While the thought of death can be frightening, making a will doesn’t have to be!
Your will is probably the most important legal document that you will ever sign. This one document ensures that your assets and the people and things you love are taken care of after you’re gone.
Your will also helps to relieve financial and emotional strain and provide guidance at a time when your family needs it the most.
No matter the circumstance, having a will makes sure all of your wishes are understood when you pass away, as well as outlining to your loved ones your funeral wishes. If you’re in the position where a will isn’t in place, the law determines how your assets are divided, who they go to and what happens to the people who are depending on you, so it’s very important to have one.

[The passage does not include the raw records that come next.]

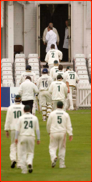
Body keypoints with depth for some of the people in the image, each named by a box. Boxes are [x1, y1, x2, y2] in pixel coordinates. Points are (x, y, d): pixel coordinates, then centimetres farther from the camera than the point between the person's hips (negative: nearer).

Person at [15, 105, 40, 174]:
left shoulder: (21, 118, -1)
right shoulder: (34, 118, 2)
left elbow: (18, 129, -3)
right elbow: (37, 129, 1)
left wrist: (16, 138, 1)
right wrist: (38, 139, 5)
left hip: (23, 137, -1)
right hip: (31, 137, 1)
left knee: (23, 153, 6)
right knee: (30, 152, 13)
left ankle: (24, 170, 3)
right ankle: (29, 163, -17)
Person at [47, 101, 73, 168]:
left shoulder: (52, 113, -2)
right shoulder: (66, 114, 1)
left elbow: (48, 124, 5)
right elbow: (69, 125, -4)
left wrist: (49, 131, 22)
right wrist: (70, 134, -5)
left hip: (54, 133, -1)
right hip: (62, 133, 1)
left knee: (52, 147, 6)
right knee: (62, 148, 12)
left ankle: (54, 157, -24)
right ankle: (62, 164, 12)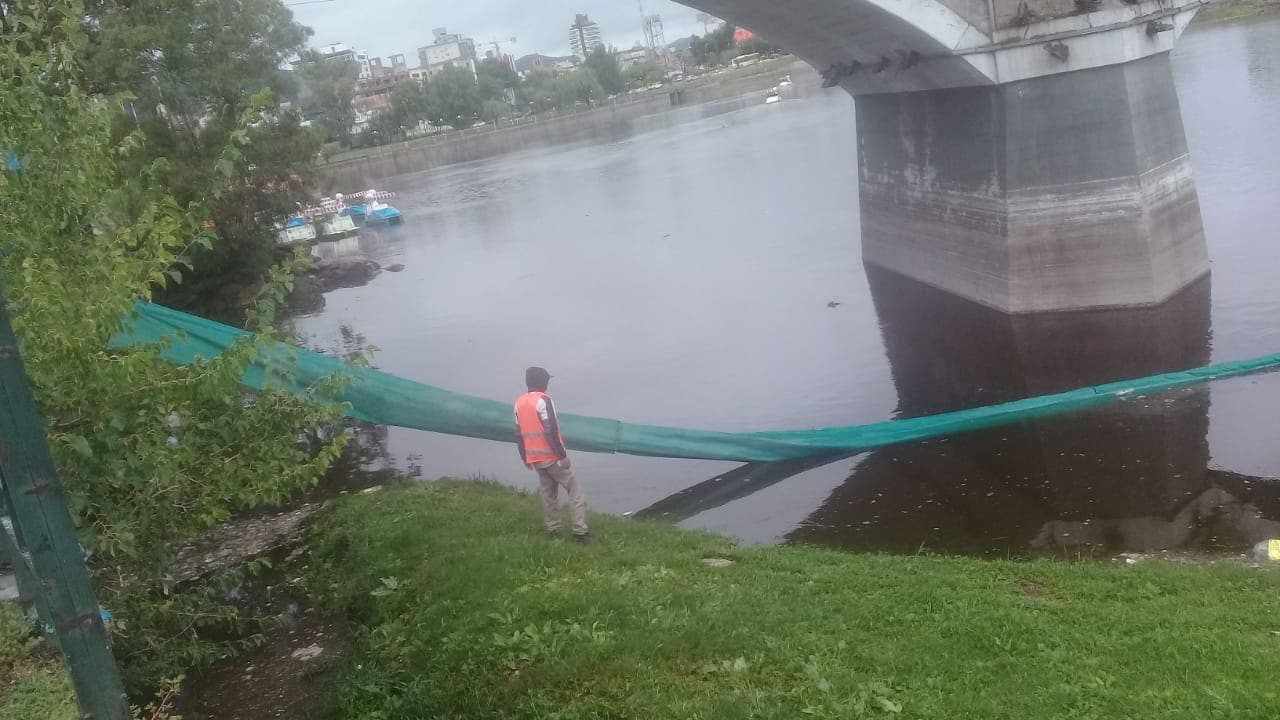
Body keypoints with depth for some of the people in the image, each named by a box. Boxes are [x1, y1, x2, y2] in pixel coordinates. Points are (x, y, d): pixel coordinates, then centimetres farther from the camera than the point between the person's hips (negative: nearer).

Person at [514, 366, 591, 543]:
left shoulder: (519, 403, 8)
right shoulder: (543, 400, -14)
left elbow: (519, 434, 12)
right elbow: (551, 432, -20)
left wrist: (525, 458, 20)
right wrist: (562, 455, -18)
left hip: (535, 458, 7)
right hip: (552, 456, -7)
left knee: (548, 493, 15)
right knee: (574, 490, -1)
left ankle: (553, 531, 13)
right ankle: (580, 531, -9)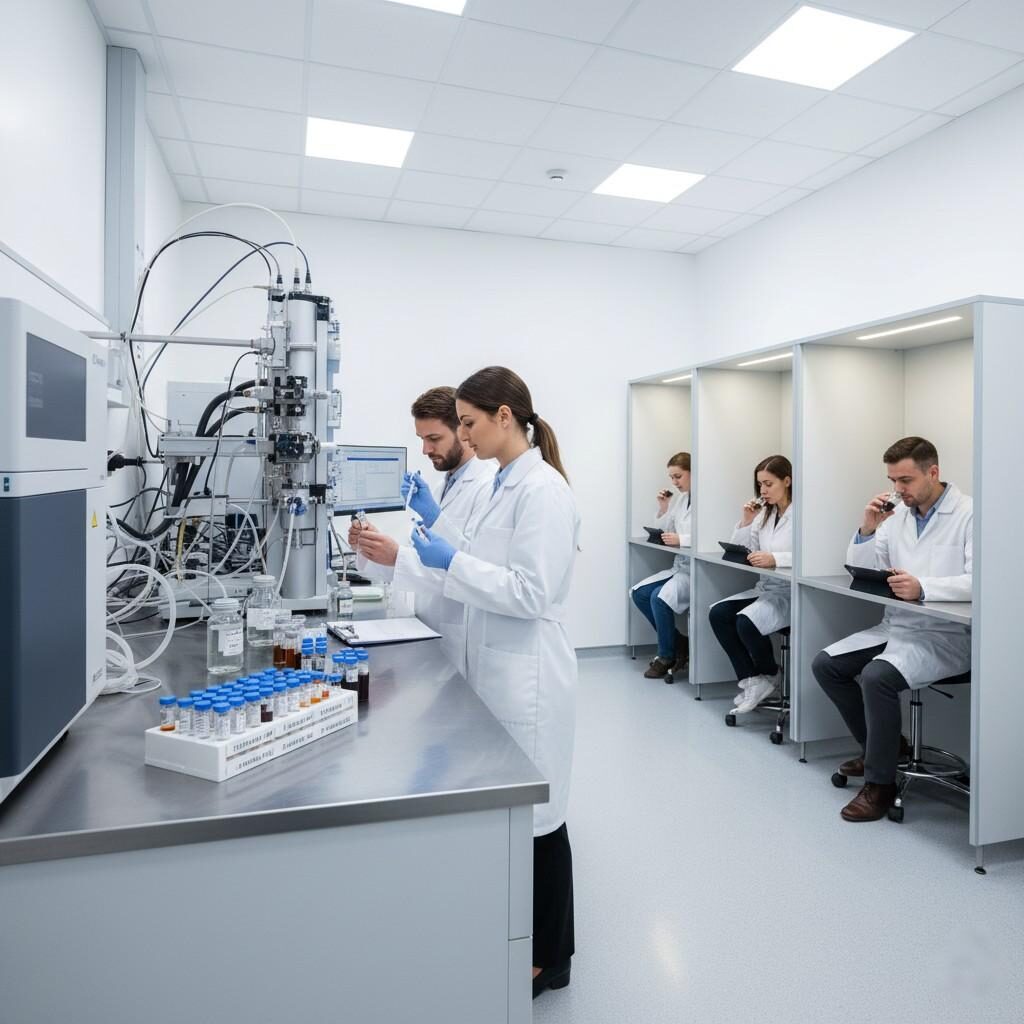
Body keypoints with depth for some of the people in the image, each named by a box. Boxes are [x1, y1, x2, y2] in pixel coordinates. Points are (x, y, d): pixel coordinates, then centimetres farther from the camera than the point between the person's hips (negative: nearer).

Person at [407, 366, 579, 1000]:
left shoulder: (543, 489, -19)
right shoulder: (504, 483, 10)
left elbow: (531, 592, -24)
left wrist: (451, 561, -22)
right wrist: (439, 529, 10)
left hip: (528, 675, -9)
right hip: (497, 668, 9)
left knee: (535, 812, 8)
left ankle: (548, 959, 31)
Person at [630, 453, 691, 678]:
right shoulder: (679, 498, 12)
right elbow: (665, 532, 15)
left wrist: (680, 539, -26)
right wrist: (663, 508, 2)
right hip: (680, 566, 9)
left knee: (659, 597, -23)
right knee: (639, 593, -3)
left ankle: (667, 656, -1)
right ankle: (678, 641, 9)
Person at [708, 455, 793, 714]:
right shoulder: (765, 513, 13)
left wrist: (775, 559, -34)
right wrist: (745, 523, -2)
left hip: (792, 593, -8)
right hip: (766, 588, 8)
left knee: (746, 622, -27)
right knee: (717, 613, -11)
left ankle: (769, 676, 4)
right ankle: (751, 679, -4)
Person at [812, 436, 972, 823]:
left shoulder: (969, 514, -10)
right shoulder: (897, 514, 8)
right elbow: (860, 570, 10)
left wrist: (923, 587, -36)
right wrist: (867, 530, -8)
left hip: (947, 634, -7)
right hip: (896, 625, 7)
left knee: (877, 676, -29)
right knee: (824, 664, -4)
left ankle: (880, 783, -10)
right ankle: (882, 744, 15)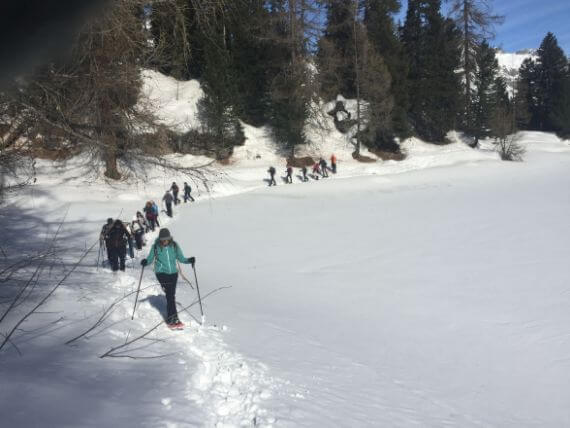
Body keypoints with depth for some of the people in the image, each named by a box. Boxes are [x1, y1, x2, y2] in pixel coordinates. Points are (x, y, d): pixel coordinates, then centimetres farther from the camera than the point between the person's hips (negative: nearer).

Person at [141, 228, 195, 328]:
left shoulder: (174, 246, -2)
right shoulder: (155, 247, -6)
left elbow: (181, 258, 5)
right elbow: (150, 258, 2)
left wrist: (189, 260, -12)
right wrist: (145, 261, -19)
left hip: (173, 273, 3)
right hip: (161, 273, -3)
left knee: (171, 296, 7)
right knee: (170, 295, -16)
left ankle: (170, 318, 23)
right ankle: (174, 319, -16)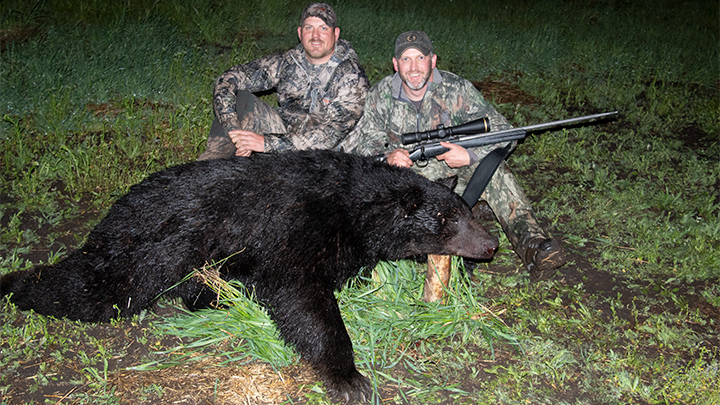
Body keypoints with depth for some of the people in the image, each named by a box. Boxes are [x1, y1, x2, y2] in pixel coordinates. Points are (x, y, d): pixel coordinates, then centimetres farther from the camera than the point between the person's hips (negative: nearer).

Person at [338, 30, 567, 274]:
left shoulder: (457, 90, -10)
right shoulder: (381, 94, -4)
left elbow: (503, 132, -13)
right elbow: (366, 141, -3)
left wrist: (469, 155, -31)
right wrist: (386, 156, -27)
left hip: (452, 170, -1)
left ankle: (529, 241, -39)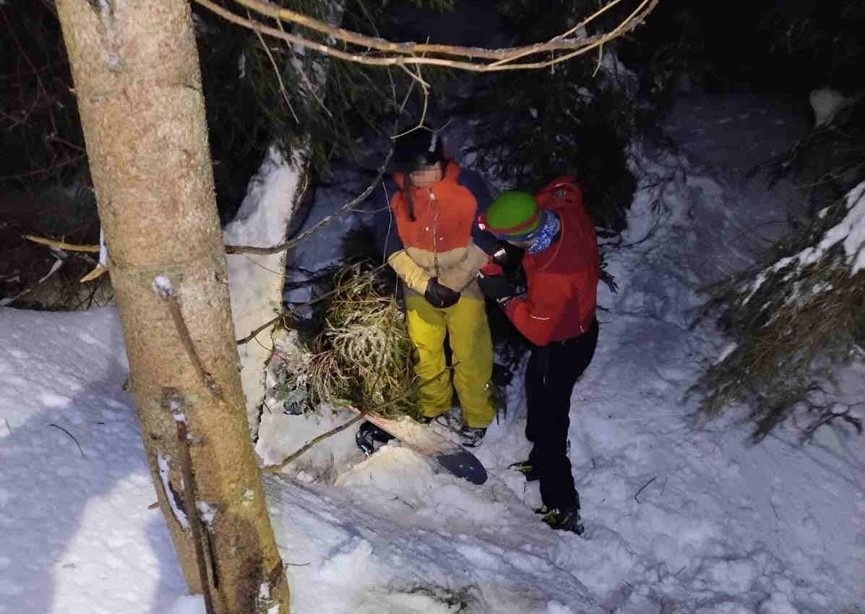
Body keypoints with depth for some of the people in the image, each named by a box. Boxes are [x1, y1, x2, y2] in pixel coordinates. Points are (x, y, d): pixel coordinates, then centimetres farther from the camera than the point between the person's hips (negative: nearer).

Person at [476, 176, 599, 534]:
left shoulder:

What if I don’t have a will?
To die without a will means that you die ‘intestate’. If this happens, your personal assets (‘estate’) will be distributed in accordance with the provisions on the Administration Act 1969. Many people mistakenly believe that this will result in all of their assets going to their spouse or partner. However, this is often not the case. For example:
- If you are survived by your spouse/partner and you have a child/children, then your spouse/partner will receive all of your personal chattels; $155,000; and 1/3 of what is left. Your children will be entitled to the remaining 2/3; and
- If you are survived by your spouse/partner and you have parents who survive you, then your spouse/partner will receive all of your personal chattels; $155,000; and 2/3 of what is left. Your parents will be entitled to the remaining 1/3.
What is a testamentary guardian?
If you have a child/children under 18 years of age, then you will likely want to appoint a testamentary guardian for them. A testamentary guardian does not have a right to custody nor will they necessarily be responsible for the day to day care of your child(ren). They will however, be responsible for making key decisions in respect of the child(ren)’s upbringing.
How often should I review my will?
We recommend that you review your will every two years or so. In particular, if you have entered into marriage; you have had children; your relationship has dissolved; you have purchased new property; or your wishes have changed, then it is important that you update your will.
If your circumstances and wishes have not changed, then there should be no need to alter your will but it is always good practice and in your best interests to review it regularly.